HP is one of the world's leading IT companies with many different business areas, reaching from consumer handheld devices to powerful supercomputer installations.


One important business area is the manufacturing of printing technology. HP must maintain a wide range of different firmware of different products for printing, copying, scanning, and faxing.


HP initiated the Owen Firmware Cooperative to install a software product line approach. Several product teams build a community to provide the product line in a cooperative way. Every product team adopts ownership of newly produced or significantly changed core assets, so everyone feels responsible for the quality of the platform. A small platform team ensures the robustness of the core assets and guides the product teams in using the core assets.


The software product line approach yields a reuse rate of about 70% for new products. About 20% of the application assets are based on slightly modified core assets and only 10% require writing new code. The reuse of the core assets leads to significant business advantages. Compared with the development of earlier products, the development of new firmware takes only 25% of the staff resources. In spite of the reduction of staff, the development takes only 33% of the time. This productivity improvement goes hand in hand with a qualitative advancement.
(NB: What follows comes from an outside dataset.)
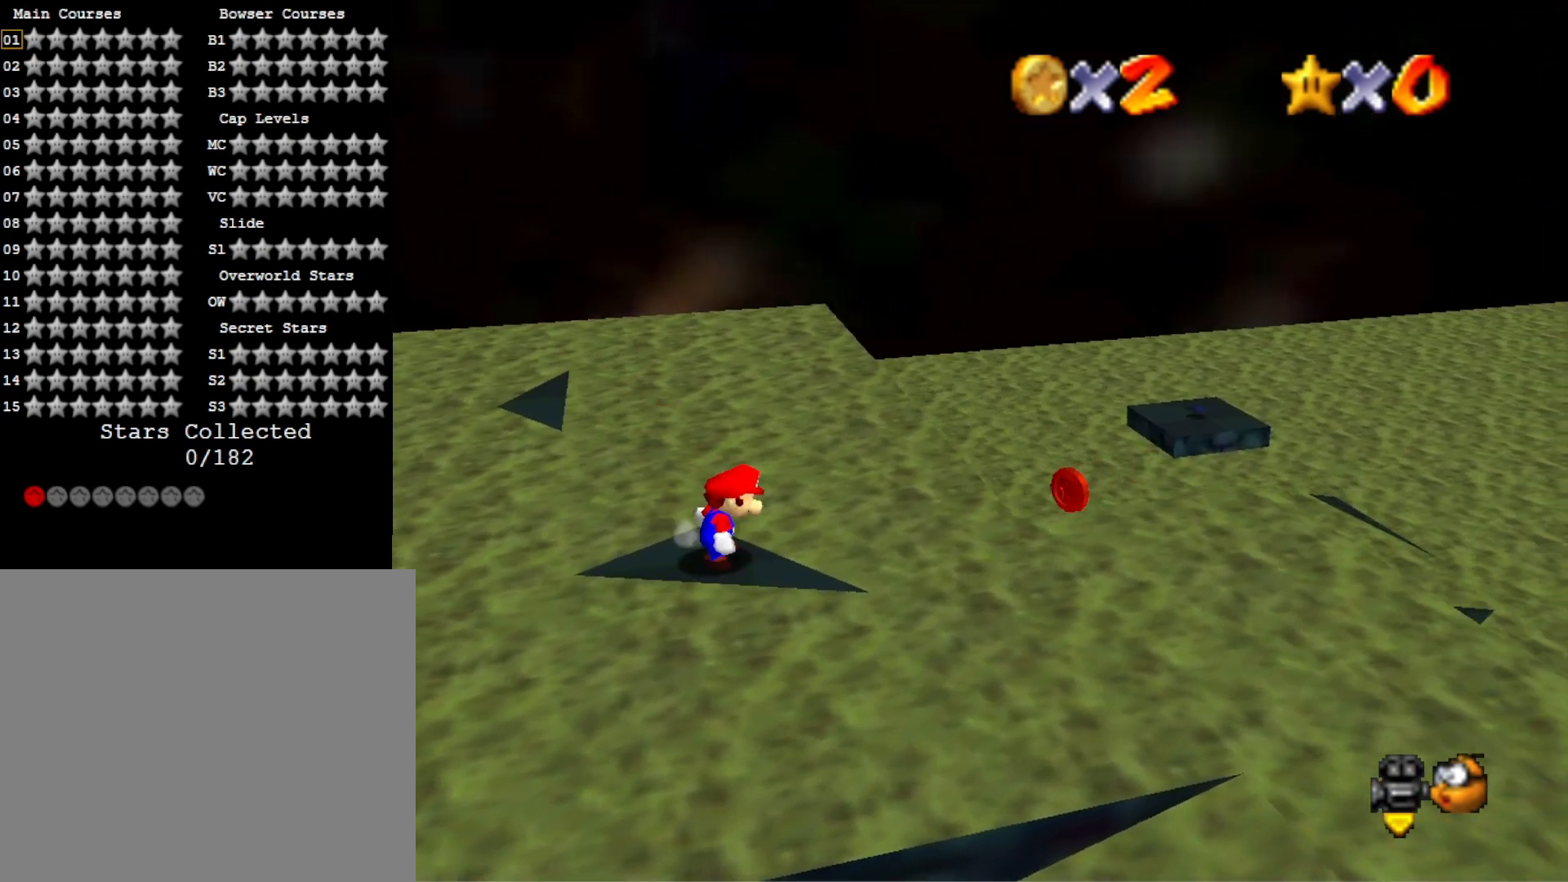
{"buttons": [], "left_stick": "left", "right_stick": "right", "events": [[233, "CROSS", "up"], [433, "right_stick", "right"]]}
The software product line approach leads to 96% fewer defects compared with earlier products.


  • P. Toft, D. Coleman, and J. Ohta; "A Cooperative Model for Cross-Divisional Product Development for a Software Product Line", In: Proceedings of the First Software Product Lines Conference (SPLC-1), Denver, Kluwer, 2000, pp. 111-132.
  • D. Fafchamps; "Organizational Factors and Reuse", IEEE Software, vol. 11, no. 5, 1994, pp. 31-41.
  • S. Douma and H. Schreuder; Economic Approaches to Organizations, 3rd edition, Prentice Hall, 2002.